Having a spam filter in place is vital these days, and the one I use is SpamBayes. This has an excellent Outlook plugin which seems to work very well. The accuracy is very good (I have 2.5k spams and 10k hams for training), though I do get a reasonably number of SpamSuspects which are mostly Spam.
The problem I had was that it is a client only solution – thus I had to download all that email to Outlook before it was correctly identified as spam. This is a particular problem when I am on site with clients, and my only email access is typically via webmail. Scanning real email amongst the multitudes of spam is not something I enjoy.
So, I wondered how I could get the spam filtering to happen on my ISP’s server without me having to download it. Like many ISPs they do have a SpamAssasin option, but I really don’t find this very accurate when processing, plus the fact that it was changing my emails meant I would have to retrain SpamBayes.
Fortunately, my ISP (Beyond Perception) is accommodating about the software I can install there, so I worked out how to install SpamBayes filtering directly on the server using the spam/ham training database that I had accumulated locally in Outlook.
.forward
This file sits in my home directory and just forwards emails to be processed by Procmail which is used by the ISP. Some trial and error and Googling showed the following magic spell does what I need.
~$ cat .forward |/usr/bin/procmail -f-
.procmailrc
This controls how Procmail works.
~$ cat .procmailrc
# .procmailrc for using Python SpamBayes filter
MAILDIR=$HOME/mail
DEFAULT=$MAILDIR/inbox
LOGFILE=$MAILDIR/log
# Run the spam filter program on all emails which will then have X-Spam headers in for
# processing by later rules below.

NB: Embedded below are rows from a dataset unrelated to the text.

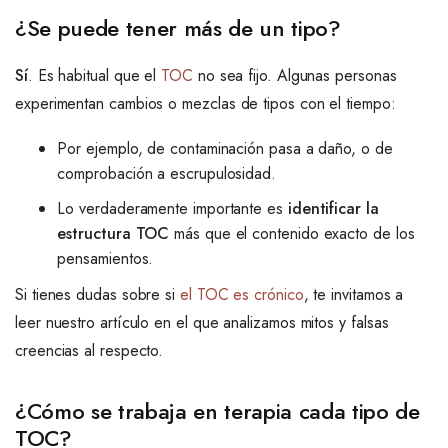
¿Se puede tener más de un tipo?
Sí
. Es habitual que el
TOC
no sea fijo. Algunas personas
experimentan cambios o mezclas de tipos con el tiempo:
Por ejemplo, de contaminación pasa a daño, o de
comprobación a escrupulosidad.
Lo verdaderamente importante es
identificar la
estructura TOC
más que el contenido exacto de los
pensamientos.
Si tienes dudas sobre si
el TOC es crónico
, te invitamos a
leer nuestro artículo en el que analizamos mitos y falsas
creencias al respecto.
¿Cómo se trabaja en terapia cada tipo de
TOC?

This just executes the Python SpamBayes program specifying the
# appropriate database.
:0fw:hamlock
| $HOME/utils/spamfilter
# Anything classified as spam put directly in spam box (might eventually
# just delete it.
:0
* ^X-Spambayes-Classification: spam
${MAILDIR}/spam/inbox
# The above just puts the mail directly into a file. If I used the following action it would forward
# the email (depends on your mail handling setup)
# ! spam@vaccaperna.co.uk
Transferring spam/ham classification DB
The above works fine but needed "training". I realised I could shortcut this using the spam/ham classification database used by my local Outlook installation. All I needed to do was export the database to a text file (using dbExpImp.py which is a script which is part of SpamBayes), ftp that file up to the server and recreate the local database there. This is a slightly manual process, but the whole thing is working well enough that I did it initially and only transfer updates every month or so.
The database is sitting in:
C:\Documents and Settings\<username>\Application Data\SpamBayes
The command to export it is:
dbExpImp.py -e -D default_bayes_database.db -f db.txt
This required a slight tweak to the SpamBayes files to ensure the correct Database format was used (Berkely DB).
The reverse procedure on the server converts the text file back again.